Data excerpts
= Beginning of Section =

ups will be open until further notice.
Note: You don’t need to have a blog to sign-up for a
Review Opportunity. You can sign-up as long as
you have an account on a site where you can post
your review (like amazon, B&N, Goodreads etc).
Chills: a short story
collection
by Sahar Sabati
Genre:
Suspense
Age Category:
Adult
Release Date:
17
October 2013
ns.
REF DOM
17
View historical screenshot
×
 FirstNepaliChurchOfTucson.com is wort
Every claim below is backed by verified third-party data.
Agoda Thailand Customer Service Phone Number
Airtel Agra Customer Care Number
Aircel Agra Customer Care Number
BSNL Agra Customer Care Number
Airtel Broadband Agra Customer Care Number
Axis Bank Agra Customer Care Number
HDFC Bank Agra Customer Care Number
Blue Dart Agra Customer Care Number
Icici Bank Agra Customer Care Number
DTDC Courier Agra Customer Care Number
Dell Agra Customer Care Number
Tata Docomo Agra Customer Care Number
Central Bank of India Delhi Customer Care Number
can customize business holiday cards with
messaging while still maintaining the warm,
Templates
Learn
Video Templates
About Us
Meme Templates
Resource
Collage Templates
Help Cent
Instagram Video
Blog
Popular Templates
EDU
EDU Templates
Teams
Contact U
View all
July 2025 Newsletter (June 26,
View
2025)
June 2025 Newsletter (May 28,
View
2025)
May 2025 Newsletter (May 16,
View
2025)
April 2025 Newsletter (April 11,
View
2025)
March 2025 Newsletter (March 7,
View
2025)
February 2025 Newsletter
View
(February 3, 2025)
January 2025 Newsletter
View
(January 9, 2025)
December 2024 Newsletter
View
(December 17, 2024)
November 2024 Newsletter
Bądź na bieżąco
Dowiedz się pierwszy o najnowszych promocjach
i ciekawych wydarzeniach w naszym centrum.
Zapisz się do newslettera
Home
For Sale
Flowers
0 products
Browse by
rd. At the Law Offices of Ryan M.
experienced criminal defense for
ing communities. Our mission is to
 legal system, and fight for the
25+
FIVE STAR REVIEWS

= End of Section =

#### The task:
Give back the whole of the data above, exactly as written.

#### Answer to the problem:
ups will be open until further notice.
Note: You don’t need to have a blog to sign-up for a
Review Opportunity. You can sign-up as long as
you have an account on a site where you can post
your review (like amazon, B&N, Goodreads etc).
Chills: a short story
collection
by Sahar Sabati
Genre:
Suspense
Age Category:
Adult
Release Date:
17
October 2013
ns.
REF DOM
17
View historical screenshot
×
 FirstNepaliChurchOfTucson.com is wort
Every claim below is backed by verified third-party data.
Agoda Thailand Customer Service Phone Number
Airtel Agra Customer Care Number
Aircel Agra Customer Care Number
BSNL Agra Customer Care Number
Airtel Broadband Agra Customer Care Number
Axis Bank Agra Customer Care Number
HDFC Bank Agra Customer Care Number
Blue Dart Agra Customer Care Number
Icici Bank Agra Customer Care Number
DTDC Courier Agra Customer Care Number
Dell Agra Customer Care Number
Tata Docomo Agra Customer Care Number
Central Bank of India Delhi Customer Care Number
can customize business holiday cards with
messaging while still maintaining the warm,
Templates
Learn
Video Templates
About Us
Meme Templates
Resource
Collage Templates
Help Cent
Instagram Video
Blog
Popular Templates
EDU
EDU Templates
Teams
Contact U
View all
July 2025 Newsletter (June 26,
View
2025)
June 2025 Newsletter (May 28,
View
2025)
May 2025 Newsletter (May 16,
View
2025)
April 2025 Newsletter (April 11,
View
2025)
March 2025 Newsletter (March 7,
View
2025)
February 2025 Newsletter
View
(February 3, 2025)
January 2025 Newsletter
View
(January 9, 2025)
December 2024 Newsletter
View
(December 17, 2024)
November 2024 Newsletter
Bądź na bieżąco
Dowiedz się pierwszy o najnowszych promocjach
i ciekawych wydarzeniach w naszym centrum.
Zapisz się do newslettera
Home
For Sale
Flowers
0 products
Browse by
rd. At the Law Offices of Ryan M.
experienced criminal defense for
ing communities. Our mission is to
 legal system, and fight for the
25+
FIVE STAR REVIEWS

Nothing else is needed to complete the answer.